Records below:
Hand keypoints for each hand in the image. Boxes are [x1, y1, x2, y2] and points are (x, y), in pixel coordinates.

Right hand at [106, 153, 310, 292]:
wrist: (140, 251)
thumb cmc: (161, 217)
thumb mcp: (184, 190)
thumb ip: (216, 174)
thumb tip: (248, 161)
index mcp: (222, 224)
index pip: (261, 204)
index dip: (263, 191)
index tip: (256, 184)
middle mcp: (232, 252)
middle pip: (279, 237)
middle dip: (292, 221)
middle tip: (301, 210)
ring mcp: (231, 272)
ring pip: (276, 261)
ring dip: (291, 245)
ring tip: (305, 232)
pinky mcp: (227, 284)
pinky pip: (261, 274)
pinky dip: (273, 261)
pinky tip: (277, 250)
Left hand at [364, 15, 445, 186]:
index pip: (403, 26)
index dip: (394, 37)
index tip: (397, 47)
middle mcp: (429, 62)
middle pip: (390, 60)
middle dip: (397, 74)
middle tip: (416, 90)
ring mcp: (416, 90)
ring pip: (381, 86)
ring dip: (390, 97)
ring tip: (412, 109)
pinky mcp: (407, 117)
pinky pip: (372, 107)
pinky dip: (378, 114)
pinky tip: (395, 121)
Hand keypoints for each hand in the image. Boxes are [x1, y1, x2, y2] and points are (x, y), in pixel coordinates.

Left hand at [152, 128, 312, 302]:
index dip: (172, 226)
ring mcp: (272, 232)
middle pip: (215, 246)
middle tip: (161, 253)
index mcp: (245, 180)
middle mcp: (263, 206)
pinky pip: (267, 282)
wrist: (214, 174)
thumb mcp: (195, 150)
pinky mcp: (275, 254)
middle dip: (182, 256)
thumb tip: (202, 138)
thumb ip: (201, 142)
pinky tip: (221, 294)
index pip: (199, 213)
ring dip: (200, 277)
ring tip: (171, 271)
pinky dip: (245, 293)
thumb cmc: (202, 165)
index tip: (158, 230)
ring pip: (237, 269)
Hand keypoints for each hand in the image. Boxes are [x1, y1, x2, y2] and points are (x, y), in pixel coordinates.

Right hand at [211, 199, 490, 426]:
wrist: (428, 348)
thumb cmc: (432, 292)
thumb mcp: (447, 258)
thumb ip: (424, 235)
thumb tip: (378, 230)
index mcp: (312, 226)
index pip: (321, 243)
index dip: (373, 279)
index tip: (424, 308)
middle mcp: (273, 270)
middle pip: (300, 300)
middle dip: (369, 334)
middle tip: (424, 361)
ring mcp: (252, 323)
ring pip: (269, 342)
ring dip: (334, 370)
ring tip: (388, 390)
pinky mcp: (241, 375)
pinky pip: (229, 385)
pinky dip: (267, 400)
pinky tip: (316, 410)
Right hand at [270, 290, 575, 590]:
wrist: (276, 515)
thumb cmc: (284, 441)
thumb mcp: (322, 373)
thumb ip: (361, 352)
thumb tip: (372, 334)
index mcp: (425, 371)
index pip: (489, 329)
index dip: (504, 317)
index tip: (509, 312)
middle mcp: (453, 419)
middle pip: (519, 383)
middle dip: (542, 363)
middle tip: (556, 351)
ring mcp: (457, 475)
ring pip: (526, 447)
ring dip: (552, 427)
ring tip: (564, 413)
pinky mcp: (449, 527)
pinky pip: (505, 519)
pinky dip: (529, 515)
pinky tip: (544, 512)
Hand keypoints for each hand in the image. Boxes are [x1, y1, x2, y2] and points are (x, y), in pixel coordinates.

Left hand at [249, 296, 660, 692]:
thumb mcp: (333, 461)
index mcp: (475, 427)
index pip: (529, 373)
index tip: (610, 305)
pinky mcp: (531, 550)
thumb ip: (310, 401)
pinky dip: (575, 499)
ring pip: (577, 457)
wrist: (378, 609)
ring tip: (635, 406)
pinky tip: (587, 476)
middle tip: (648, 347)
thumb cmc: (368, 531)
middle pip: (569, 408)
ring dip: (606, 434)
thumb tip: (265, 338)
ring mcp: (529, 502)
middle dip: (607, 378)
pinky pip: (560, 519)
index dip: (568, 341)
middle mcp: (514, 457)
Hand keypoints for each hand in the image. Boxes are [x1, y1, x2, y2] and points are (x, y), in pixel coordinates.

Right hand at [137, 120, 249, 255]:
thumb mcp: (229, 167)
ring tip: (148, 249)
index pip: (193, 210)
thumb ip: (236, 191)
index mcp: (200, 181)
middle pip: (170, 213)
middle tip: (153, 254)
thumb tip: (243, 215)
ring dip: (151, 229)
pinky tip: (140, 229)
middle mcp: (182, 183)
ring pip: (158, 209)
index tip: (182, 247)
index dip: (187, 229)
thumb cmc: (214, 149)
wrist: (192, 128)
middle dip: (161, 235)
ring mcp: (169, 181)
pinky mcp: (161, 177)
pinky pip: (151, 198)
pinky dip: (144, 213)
End of Records.
> [Assigned task]:
Reproduce exactly the entries above, limited to the lines from the one with "thumb cmc: (161, 217)" through the one with "middle mcp: (273, 270)", both included.

> [Solution for this problem]:
thumb cmc: (161, 217)
thumb mcp: (184, 190)
thumb ip: (216, 174)
thumb tip: (248, 161)
index mcp: (222, 224)
index pip: (261, 204)
index dip: (263, 191)
index tip: (256, 184)
middle mcp: (232, 252)
middle pip: (279, 237)
middle dip: (292, 221)
middle tip: (301, 210)
ring mcp: (231, 272)
ring pip: (276, 261)
ring dip: (291, 245)
ring tip: (305, 232)
pinky mcp: (227, 284)
pinky pip: (261, 274)
pinky dip: (273, 261)
pinky tip: (277, 250)
Left hand at [364, 15, 445, 186]:
index pip: (403, 26)
index dip: (394, 37)
index tip: (397, 47)
middle mcp: (429, 62)
middle pip: (390, 60)
middle dip: (397, 74)
middle tip: (416, 90)
ring mcp: (416, 90)
ring pip: (381, 86)
ring dip: (390, 97)
ring tip: (412, 109)
pinky mcp: (407, 117)
pinky pip: (372, 107)
pinky dip: (378, 114)
pinky tip: (395, 121)
Hand keypoints for each hand in the image. Boxes are [x1, y1, x2, y2] and points are (x, y), in pixel coordinates.

Left hand at [152, 128, 312, 302]:
index dip: (172, 226)
ring mcp: (272, 232)
middle pip: (215, 246)
middle tip: (161, 253)
index mcp: (245, 180)
middle mcp: (263, 206)
pinky pip: (267, 282)
wrist: (214, 174)
thumb mcp: (195, 150)
pinky mcp: (275, 254)
middle dip: (182, 256)
thumb tip: (202, 138)
thumb ip: (201, 142)
pinky tip: (221, 294)
index pip: (199, 213)
ring dip: (200, 277)
ring tip: (171, 271)
pinky dip: (245, 293)
thumb cmc: (202, 165)
index tip: (158, 230)
ring pip: (237, 269)
Hand keypoints for each hand in the image. Boxes are [x1, y1, x2, y2] and points are (x, y), in pixel coordinates.

Right hand at [211, 199, 490, 426]:
wrist: (428, 348)
thumb cmc: (432, 292)
thumb mcp: (447, 258)
thumb ip: (424, 235)
thumb tip: (378, 230)
index mcp: (312, 226)
index pip: (321, 243)
index dip: (373, 279)
index tip: (424, 308)
middle mcp: (273, 270)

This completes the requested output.